Transitioning to stable jobs

There are many arguments against oil and gas. Many people focus on environmental concerns. Sustainability has many different aspects beyond the traditional green one. It refers to social and economic sustainability as well.

Growing up in Calgary I have seen how the oil economy works. It has paid for my life including the keyboard I type these words into. It has also been a hard field for my parents to work in. When my dad gives advice to young geologists he tells them that they should expect to be laid off periodically. Right now a lot of oil and gas workers are unemployed. None of them have a hope of finding a new job anytime soon.

Oil is a boom and bust industry. Prices are volatile and determined by foreign markets we have no control over. There is enormous wealth to be had but there are also hard times. You can feel the pulse of this city hurting with round after round of layoffs. Upper middle class professionals suddenly unemployed with expensive lifestyles to maintain.

It’s an industry that is incredibly unstable and that is the opposite of sustainability. I’d rather live in a place where wages were lower and growth slower but things were steady and predictable.

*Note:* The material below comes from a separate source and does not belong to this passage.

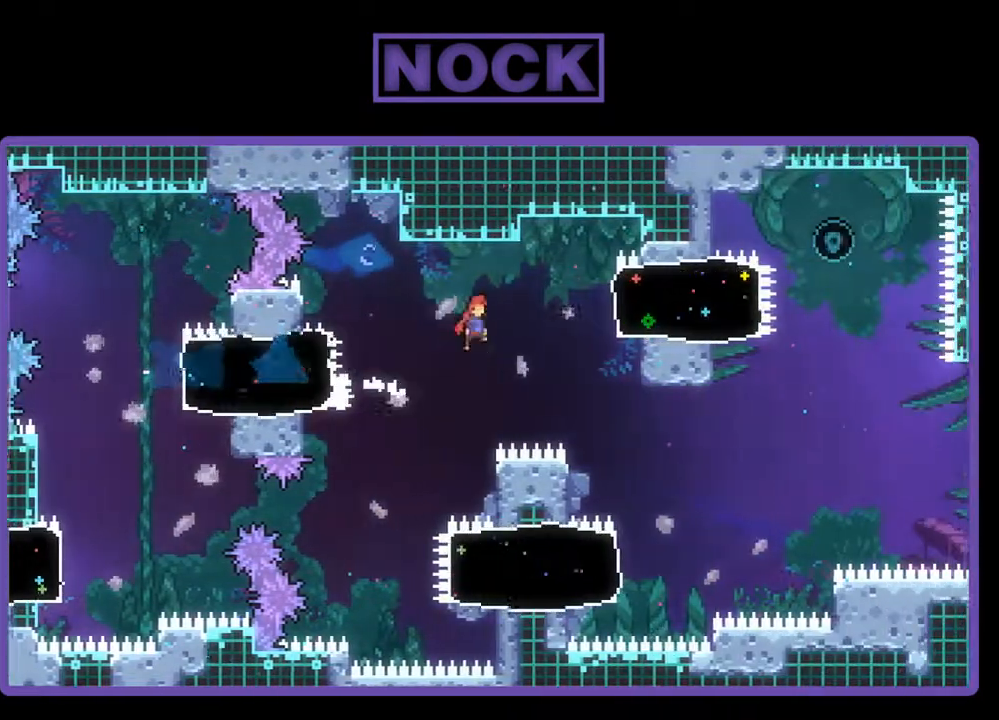
{"buttons": ["R2", "DPAD_RIGHT"], "events": [[200, "CROSS", "up"], [300, "CIRCLE", "down"], [467, "CIRCLE", "up"]]}
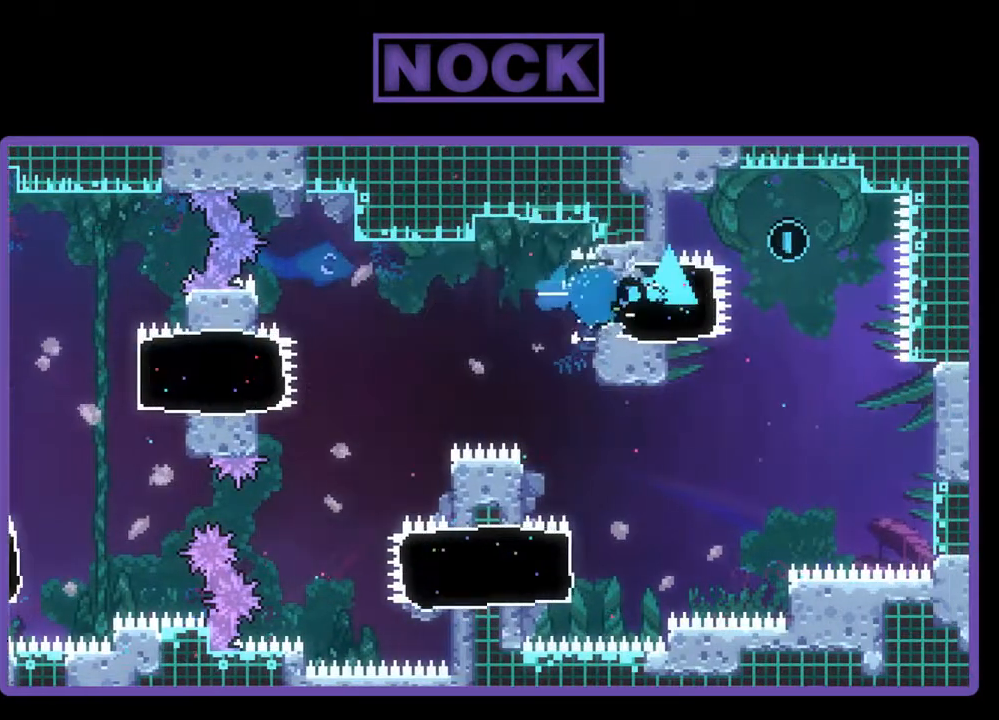
{"buttons": ["R2", "DPAD_UP", "DPAD_LEFT"], "events": [[100, "CROSS", "down"], [200, "DPAD_RIGHT", "up"], [200, "DPAD_UP", "down"], [267, "DPAD_LEFT", "down"], [433, "CROSS", "up"]]}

Nobody knows what is going to happen in the future with oil and gas but many suspect that the era of easy money is over. Alberta and the people who work in oil and gas need to think about what this future looks like. For many of them it will mean retraining and shifting industries. In the AutoCADD class I’m taking four out of fifteen are in the oil patch and either looking to gain skills or pivot to a new field.

An article in the Calgary Herald details how trades people are looking to get into the renewables industry as oil patch jobs dwindle.

There’s demand for workers, he said, although they’ll likely earn less than they would in the oil industry.

He expects investment in new technology funded by Alberta’s carbon levy, and plans to phase out coal-fired power plants, will create thousands of jobs in the next 15 years.

“The work we receive every year does grow quite a bit. I foresee that with these policies coming out … it will be difficult to keep up,” Benson said.